╭──
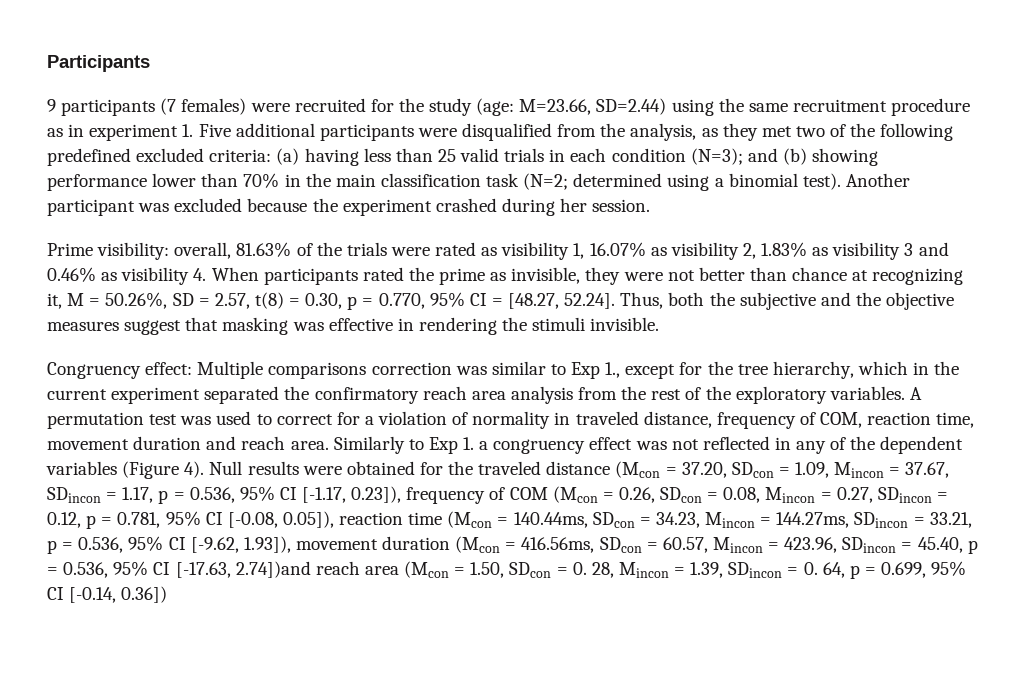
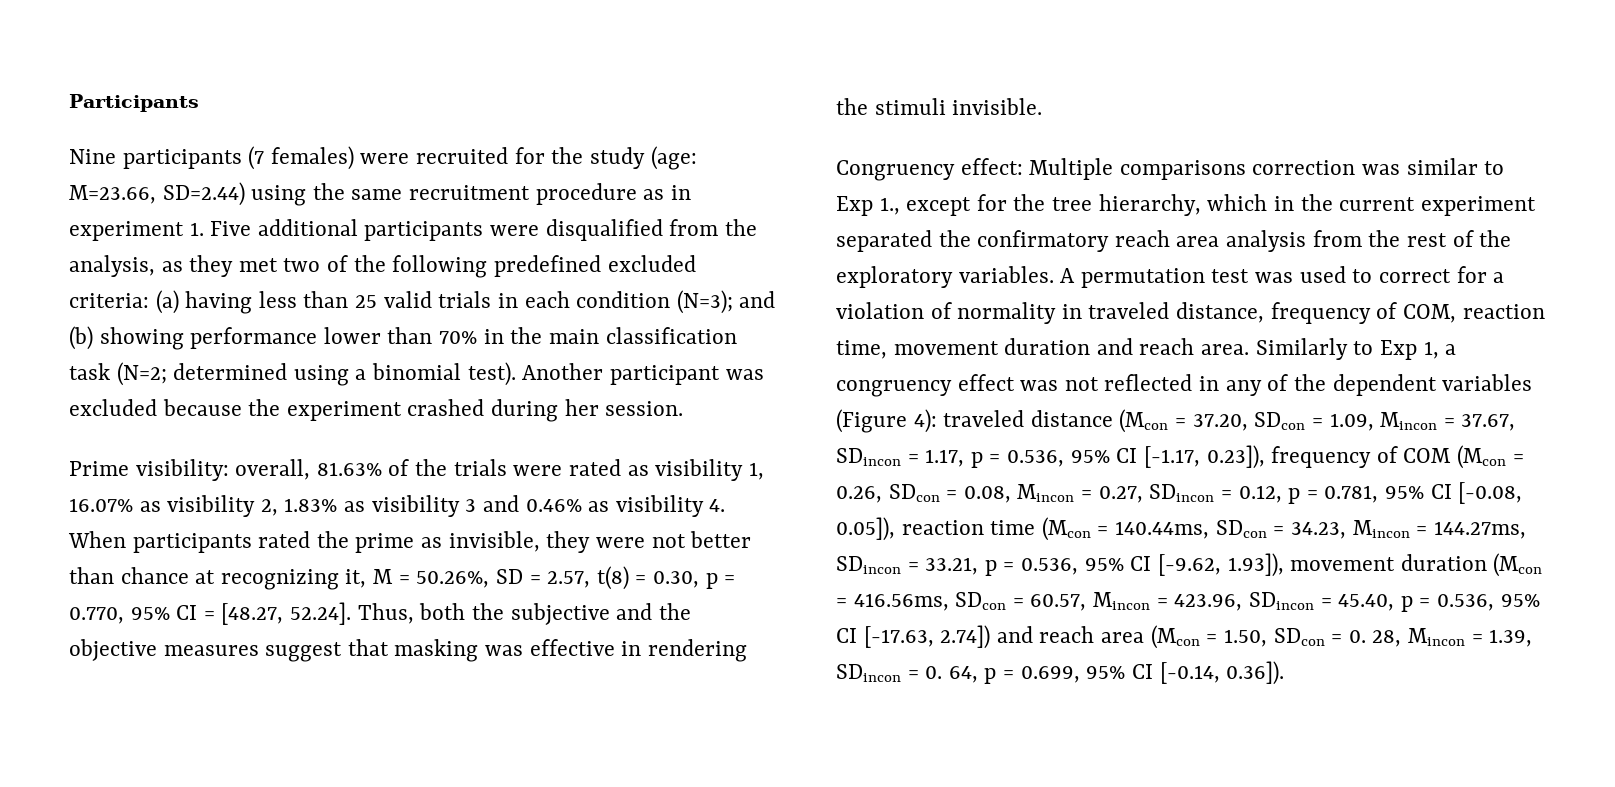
[47,99,56,112] 9 -> [69,149,116,164] Nine
[463,437,475,450] 1. -> [1423,341,1439,359] 1,
[184,461,474,478] 4). Null results were obtained for the -> [913,409,937,433] 4):
[235,561,311,578] 2.74])and -> [940,625,1033,649] 2.74]) and
[121,586,168,603] 0.36]) -> [1226,661,1285,685] 0.36]).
╰──
▶ **Task statement**:
Hand back the records above exactly, leaving out every picture.

▶ **Task response**:
[47,99,56,112] 9 -> [69,149,116,164] Nine
[463,437,475,450] 1. -> [1423,341,1439,359] 1,
[184,461,474,478] 4). Null results were obtained for the -> [913,409,937,433] 4):
[235,561,311,578] 2.74])and -> [940,625,1033,649] 2.74]) and
[121,586,168,603] 0.36]) -> [1226,661,1285,685] 0.36]).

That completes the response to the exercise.